> YOUR TASK
Rewrite every item below with "True or false" replaced by "Decide true or false" and nothing else changed. Leave out the pictures.

§

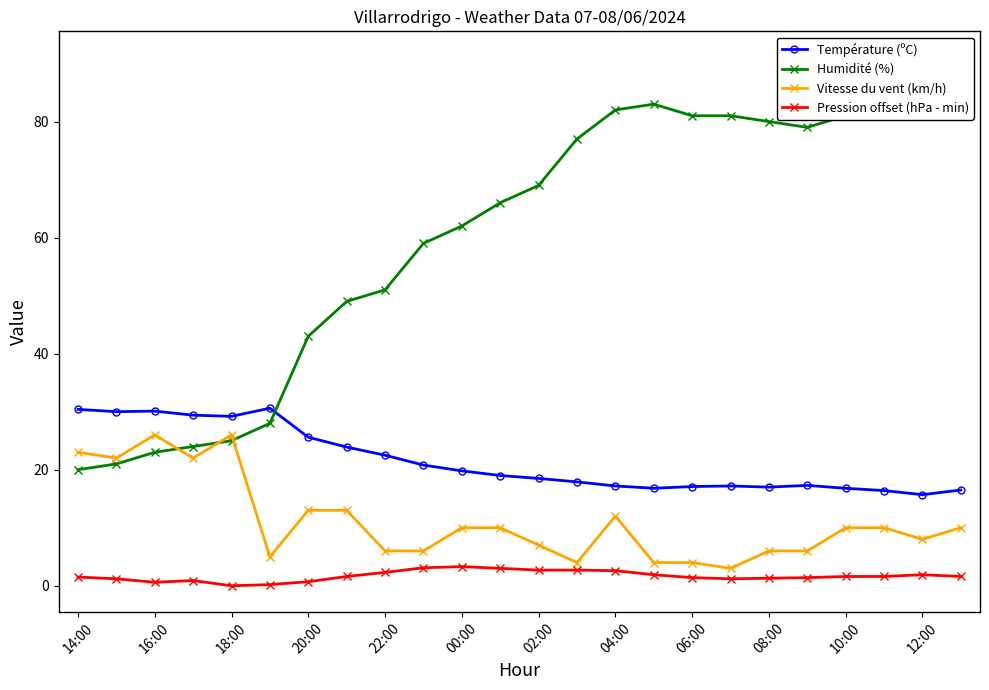

True or false: Humidité (%) and Vitesse du vent (km/h) intersect in this chart.

True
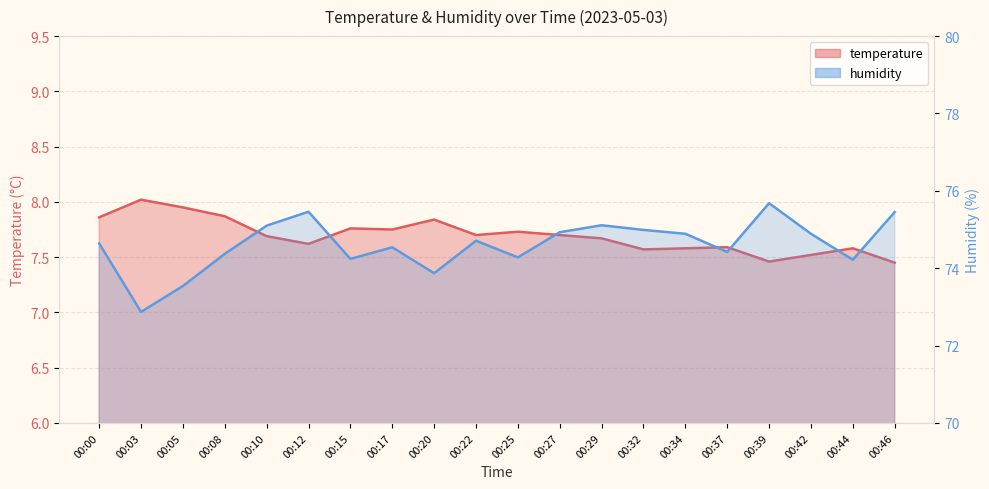

True or false: humidity has a value of 99.7 at 00:29.

False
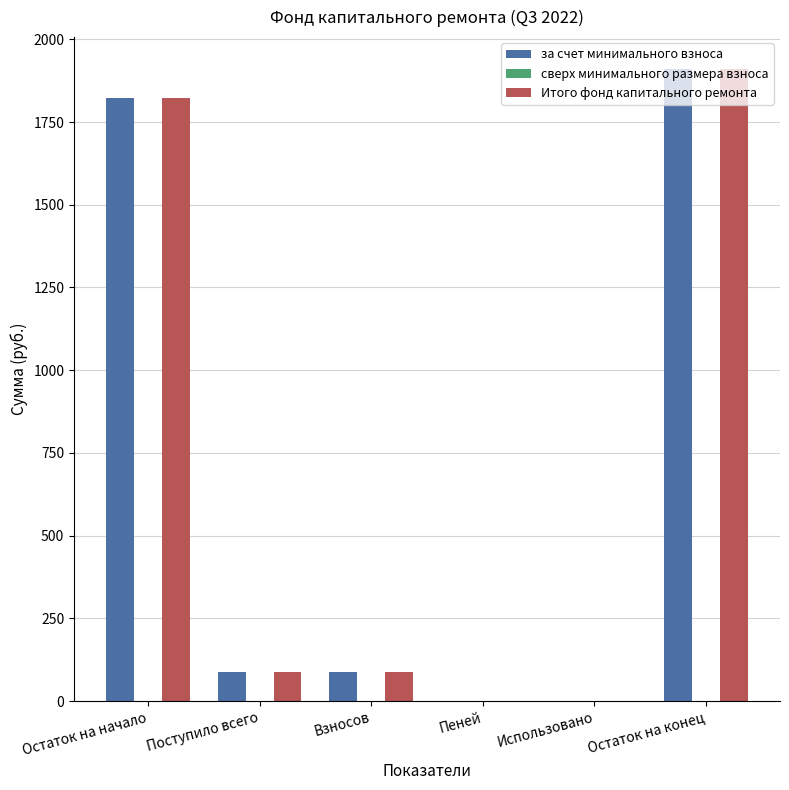

What is the sum of all Итого фонд капитального ремонта values?

3909.4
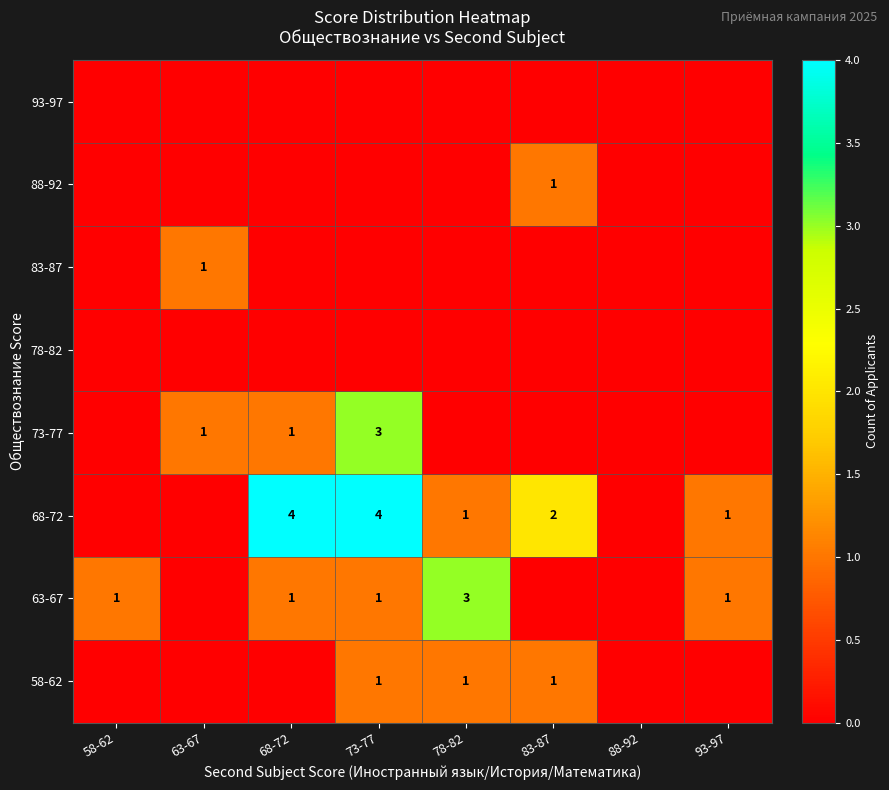

The 63-67 series shows 1 at 58-62. True or false?

True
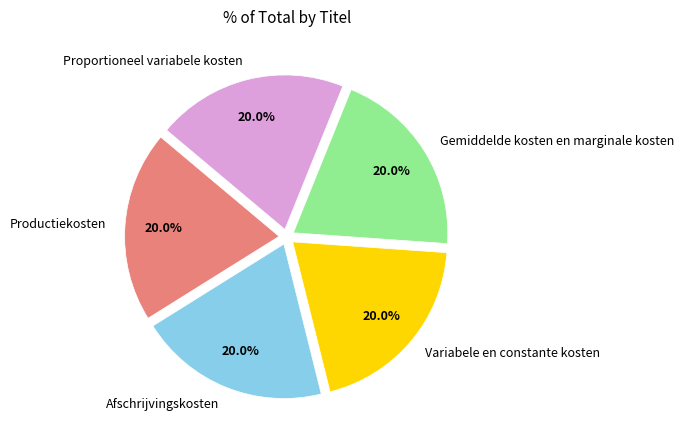

What is the ratio of the value at Afschrijvingskosten to the value at Proportioneel variabele kosten?

1.0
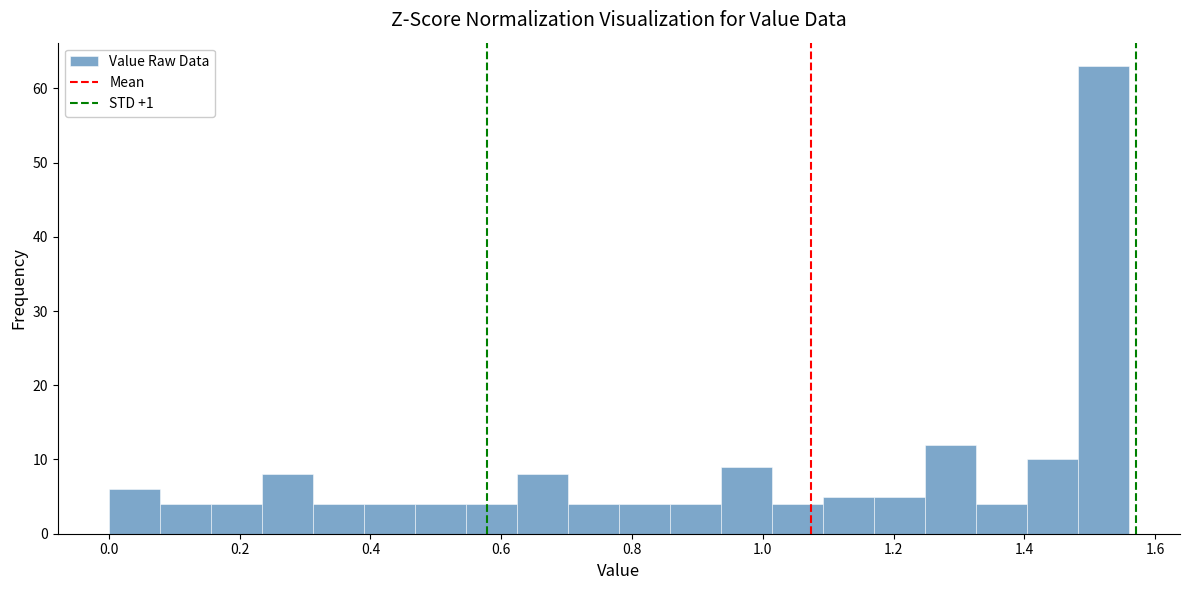

Read against the x-axis, roughly where is the centre of the tallest bar?

1.52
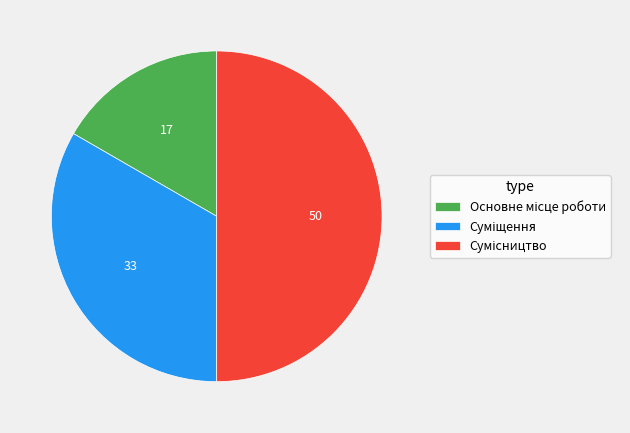

Which slice is the smallest?

Основне місце роботи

§

> OUTPUT OF THE TASK
Decide true or false: Humidité (%) and Vitesse du vent (km/h) intersect in this chart.

True

Decide true or false: humidity has a value of 99.7 at 00:29.

False

What is the sum of all Итого фонд капитального ремонта values?

3909.4

The 63-67 series shows 1 at 58-62. Decide true or false?

True

What is the ratio of the value at Afschrijvingskosten to the value at Proportioneel variabele kosten?

1.0

Read against the x-axis, roughly where is the centre of the tallest bar?

1.52

Which slice is the smallest?

Основне місце роботи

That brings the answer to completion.